There are many characters in The Awakening, each with their very own personality. The first is the main character, Edna Pontellier. As I stated before, she is a young southern woman that does what most other southern women did of that time period. She cooked and cleaned, took care of the children and just ran the household. Her husband, Mr. Pontellier, plays a rather small role in the novel due to the fact that he goes away for awhile while Edna is undergoing her changes. Robert Lebrun is Edna’s true love that she realizes she cannot live without.

Adele Ratignolle and Mademoiselle Reisz represent what society views as the suitable and unsuitable women figures. Mademoiselle Ratignolle as the ideal Grand Isle woman, a home-loving mother and a good wife, and Mademoiselle Reisz as the old, unmarried, childless, musician who devoted her life to music, rather than a man. Edna oscillates between the two identities until she awakens to the fact that she needs to be an individual, but encounters the resistance of society’s standards to her desire. Many other characters come up but their part does not contribute to the author’s point of view.

The setting of The Awakening is in only two locations. The beginning and end of the story are in Grand Isle Louisiana, while the middle of the novel is set in New Orleans. Grand Isle is a lush summer getaway for the rich of Louisiana at this time period. New Orleans is a busy metropolis of business. I believe that each setting helps to develop the author’s viewpoint, because in each she undergoes a change. When she is first in Grand Isle is where she meets Robert and her love starts. When she goes back to New Orleans, she starts her new lifestyle.

Finally the setting returns to Grand Isle and she eventually kills herself there. It is as if New Orleans “awakens” her, because Grand Isle puts her “to sleep. ” There are a couple of different themes presented in this novel. First is the obvious theme of women independence. Edna practically rebels against everything she has ever been taught. The second theme I see in this novel is the self-preservation by Edna. As my quotation shows before, she says she will do whatever she feels necessary in order to achieve happiness for herself.

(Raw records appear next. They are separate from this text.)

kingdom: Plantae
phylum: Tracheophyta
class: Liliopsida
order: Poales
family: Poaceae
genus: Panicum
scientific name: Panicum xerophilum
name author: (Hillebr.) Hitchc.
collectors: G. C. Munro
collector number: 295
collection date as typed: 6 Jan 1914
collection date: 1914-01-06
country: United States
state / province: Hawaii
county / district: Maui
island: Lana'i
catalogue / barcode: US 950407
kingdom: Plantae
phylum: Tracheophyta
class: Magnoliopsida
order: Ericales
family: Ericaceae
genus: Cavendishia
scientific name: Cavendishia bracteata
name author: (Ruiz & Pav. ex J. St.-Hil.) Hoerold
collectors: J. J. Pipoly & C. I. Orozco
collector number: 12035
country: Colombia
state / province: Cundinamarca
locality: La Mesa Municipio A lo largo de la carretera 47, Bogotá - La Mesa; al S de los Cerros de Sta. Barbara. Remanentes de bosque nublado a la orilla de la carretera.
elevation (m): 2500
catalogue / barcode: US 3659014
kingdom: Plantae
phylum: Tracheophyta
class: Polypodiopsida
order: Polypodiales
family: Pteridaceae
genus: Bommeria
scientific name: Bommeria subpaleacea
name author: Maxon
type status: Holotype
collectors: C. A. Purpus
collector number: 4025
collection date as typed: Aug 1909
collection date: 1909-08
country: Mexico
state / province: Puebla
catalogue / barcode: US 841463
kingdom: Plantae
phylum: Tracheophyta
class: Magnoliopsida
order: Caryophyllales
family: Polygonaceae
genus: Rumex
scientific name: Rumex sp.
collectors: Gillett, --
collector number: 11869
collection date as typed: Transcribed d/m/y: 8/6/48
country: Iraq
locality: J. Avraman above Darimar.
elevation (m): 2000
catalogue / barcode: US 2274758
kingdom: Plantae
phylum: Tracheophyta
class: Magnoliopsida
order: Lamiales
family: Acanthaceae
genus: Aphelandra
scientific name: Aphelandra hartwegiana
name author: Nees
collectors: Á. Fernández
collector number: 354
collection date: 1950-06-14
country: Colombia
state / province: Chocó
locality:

Both of themes work together in order to get Chopin’s’ point of view across to the reader. She moves out of her husband’s house not only to rebel against him but also to preserve her happiness for as long as she possibly could. Chopin’s opinion to me is that people, not just women, will do anything in order to achieve happiness. Even if it means making the ultimate sacrifice in taking your own life. Edna trued everything she could possibly think of in order to achieve happiness.

After finding that this would only happen if she were able to be with Robert and also learning that Robert would not let her, she did what she thought was the only choice she had left. She preserved herself buy taking her life so that she was no longer under the control of the world, and she rebelled against the world at the same time, because she expressed that women no longer had to be possessions of the men in their life. I believe that Kate Chopin was a writer that was just way ahead of her time. All of these elements that I have described in this paper help any reader of this novel to better understand this very strong story.

The plot of this story is one that no one had ever entered before and I commend Chopin for going into it. The characters were all developed and all had some symbolism with them. The setting as I stated earlier was sort of the way I would come to the title of the novel. The themes were revolutionary of this time and were very easy to spot with is the case with most well written novels. Finally, a reader of The Awakening should have no trouble in finding out Chopin’s opinions. I believe that with these elements defined I have summarized Kate Chopin’s novel: The Awakening.